Extract provided>

WeWork was one of the biggest debacles of 2019. It was on the verge of IPOing at a $47 billion valuation as a high-flying tech startup oozing with untapped upside.
Instead, investors saw a flawed and poorly executed real estate play.
Its valuation plunged by $40 billion… all the way down to $7 billion. And that was its best-case scenario.
If not for the bailout from its biggest investor, SoftBank, WeWork would probably have gone under. And its overpriced real estate holdings would have been sold off for pennies on the dollar.
That didn’t happen. Still, WeWork should have served as a hard lesson for its biggest investor, SoftBank. Its $100 billion Vision Fund reported an operating loss of $8.9 billion in October related to WeWork and Uber. (It’s about $500 million underwater on its Uber investment alone.)
SoftBank’s CEO, Masayoshi Son, even muttered words of repentance in the wake of the bailout. He promised to be more discerning. SoftBank would give greater weight to a company’s ability to show profits at some foreseeable point in the not-too-distant future, he said.
You’d think this is Investing 101. But not in startup land. The bottom line takes a back seat to the more valued imperative of super-fast growth. The idea is to become a dominant player through the sheer size of one’s operations, sales and customer base. Not making a profit is tolerated. Actually, it’s often encouraged.

Parts of the exercise>
**1.** In the WeWork extract, to what amount did WeWork's valuation fall?
**2.** From the WeWork extract, copy out the text between "Instead, investors saw" and "on the dollar.", inclusive.

Record extracts>
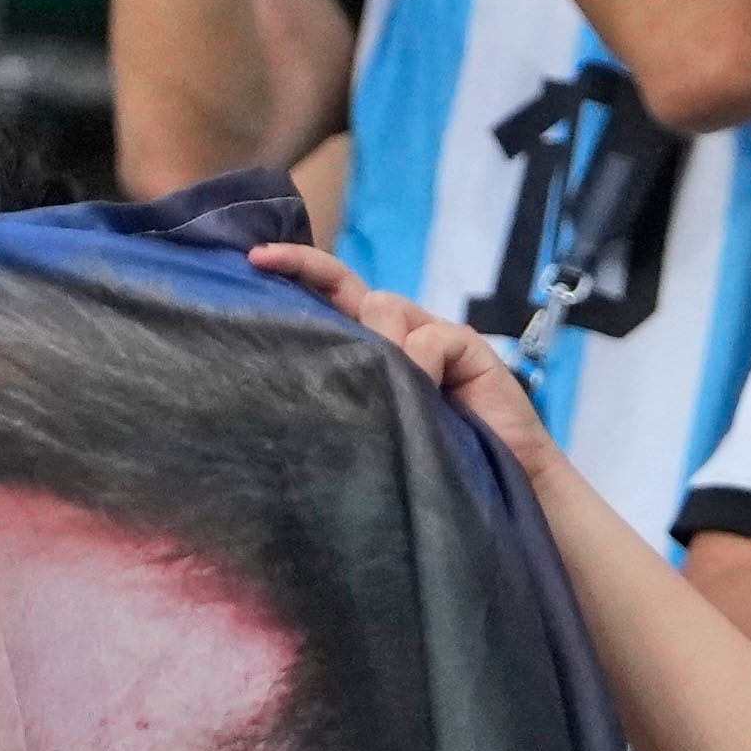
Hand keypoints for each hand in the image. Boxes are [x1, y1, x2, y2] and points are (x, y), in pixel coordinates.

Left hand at [250, 239, 564, 479]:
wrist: (496, 491)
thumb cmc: (428, 467)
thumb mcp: (375, 429)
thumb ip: (350, 398)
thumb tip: (308, 371)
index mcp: (376, 353)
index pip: (336, 301)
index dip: (301, 273)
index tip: (255, 259)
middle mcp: (402, 335)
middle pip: (354, 293)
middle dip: (310, 273)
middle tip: (261, 264)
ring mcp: (435, 335)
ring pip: (384, 309)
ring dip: (376, 348)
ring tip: (390, 395)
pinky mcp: (467, 345)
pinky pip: (428, 339)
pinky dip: (420, 366)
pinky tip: (429, 396)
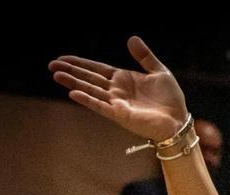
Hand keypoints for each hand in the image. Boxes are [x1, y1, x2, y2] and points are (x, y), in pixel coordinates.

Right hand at [49, 36, 187, 140]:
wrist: (178, 120)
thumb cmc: (171, 99)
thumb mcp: (159, 71)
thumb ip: (144, 56)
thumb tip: (131, 38)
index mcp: (123, 79)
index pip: (97, 69)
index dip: (80, 64)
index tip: (63, 59)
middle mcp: (116, 91)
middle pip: (89, 78)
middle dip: (71, 72)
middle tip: (51, 65)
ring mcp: (116, 103)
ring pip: (90, 91)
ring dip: (73, 83)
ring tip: (56, 75)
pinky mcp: (120, 115)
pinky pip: (100, 106)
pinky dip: (87, 100)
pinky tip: (73, 94)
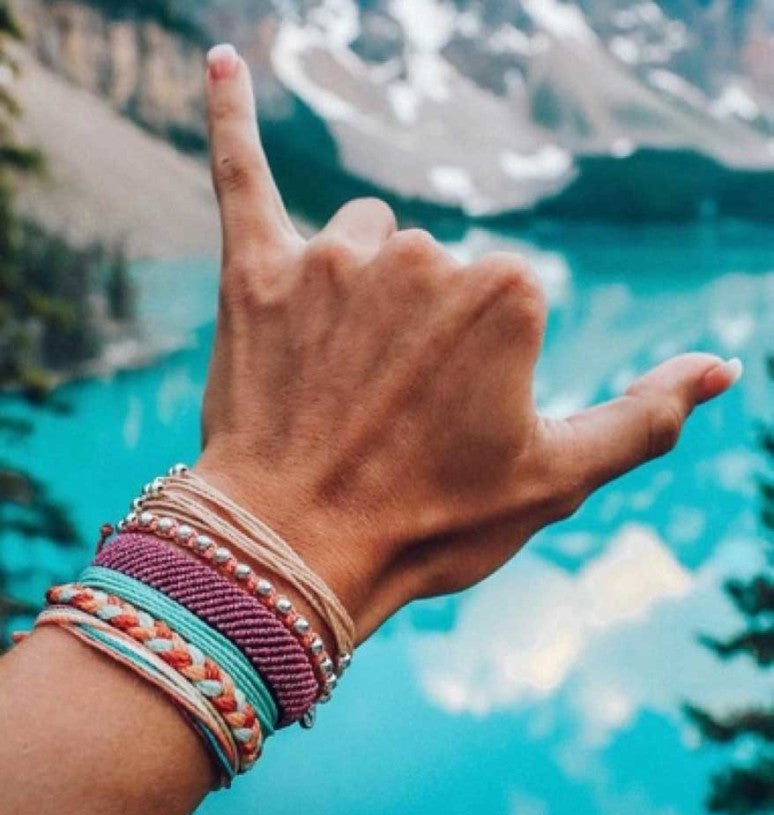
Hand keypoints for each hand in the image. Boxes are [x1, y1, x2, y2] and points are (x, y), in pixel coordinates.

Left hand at [195, 44, 740, 642]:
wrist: (296, 555)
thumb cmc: (431, 522)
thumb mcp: (558, 480)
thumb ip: (646, 417)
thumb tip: (721, 367)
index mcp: (505, 296)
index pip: (506, 304)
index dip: (479, 374)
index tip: (447, 425)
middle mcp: (423, 256)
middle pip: (433, 271)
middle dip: (420, 338)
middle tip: (387, 418)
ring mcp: (332, 260)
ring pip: (361, 242)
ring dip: (360, 294)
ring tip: (338, 377)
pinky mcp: (255, 271)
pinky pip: (238, 171)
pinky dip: (230, 114)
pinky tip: (223, 59)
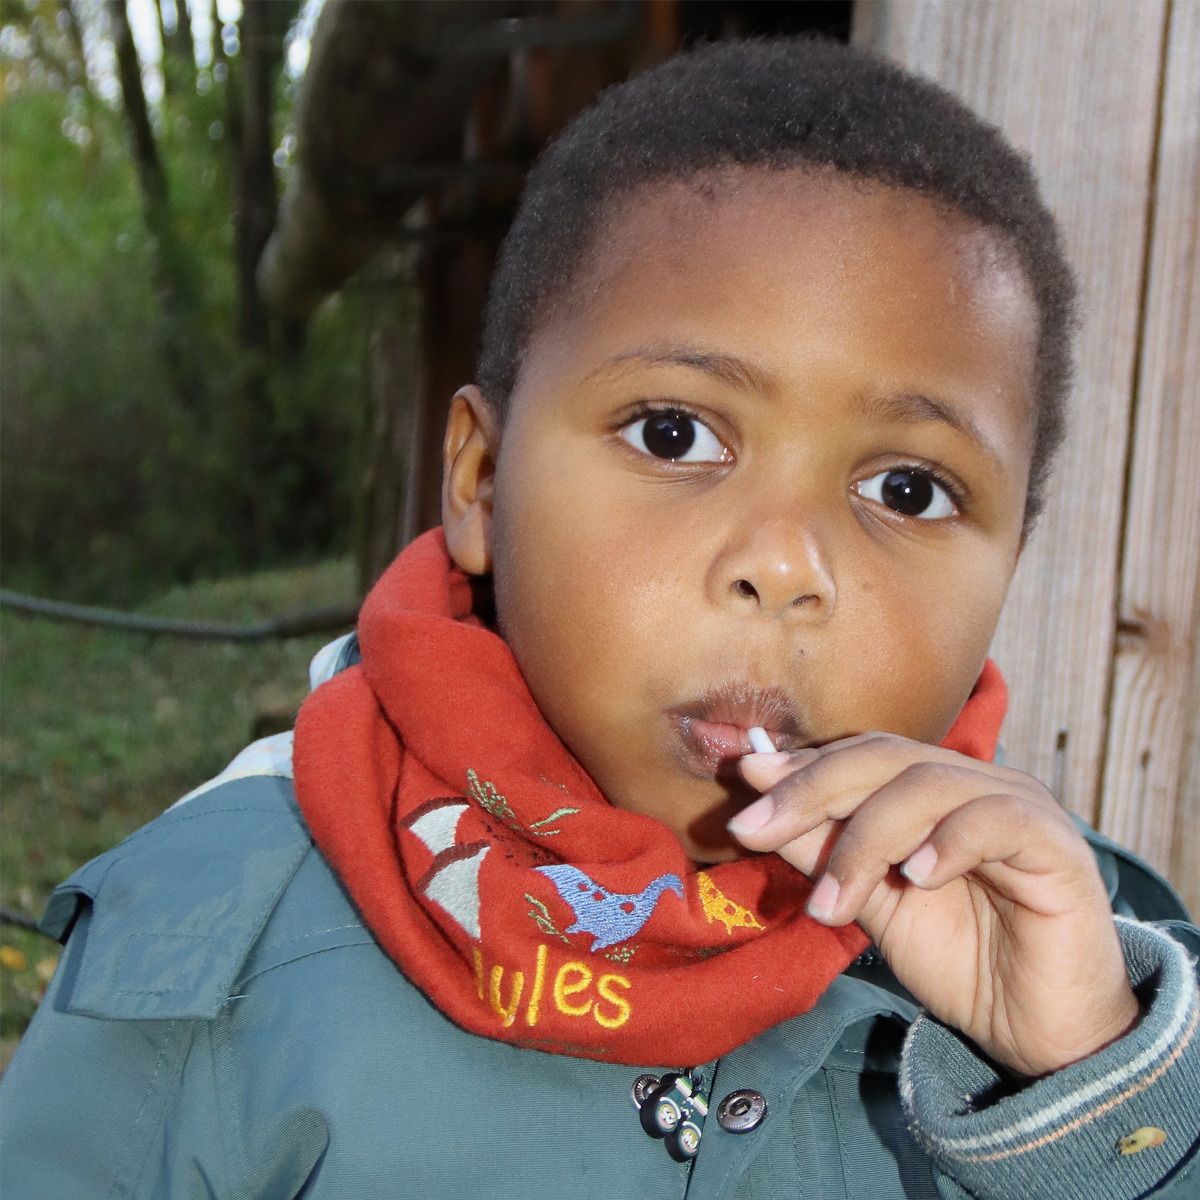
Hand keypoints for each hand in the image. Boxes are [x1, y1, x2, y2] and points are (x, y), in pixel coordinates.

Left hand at [730, 733, 1138, 1075]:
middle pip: (885, 758)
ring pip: (928, 785)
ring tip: (834, 903)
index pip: (860, 755)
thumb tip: (759, 794)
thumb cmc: (958, 960)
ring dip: (866, 840)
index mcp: (933, 786)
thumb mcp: (871, 901)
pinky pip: (996, 819)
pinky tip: (919, 876)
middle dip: (812, 790)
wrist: (1038, 1034)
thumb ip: (824, 847)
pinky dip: (949, 841)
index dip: (801, 768)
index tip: (744, 787)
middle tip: (758, 831)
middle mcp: (975, 782)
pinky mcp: (1057, 845)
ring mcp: (1020, 806)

Task-by-task solutions>
**1.** $7 billion.

**2.**
Instead, investors saw a flawed and poorly executed real estate play.
Its valuation plunged by $40 billion… all the way down to $7 billion. And that was its best-case scenario.
If not for the bailout from its biggest investor, SoftBank, WeWork would probably have gone under. And its overpriced real estate holdings would have been sold off for pennies on the dollar.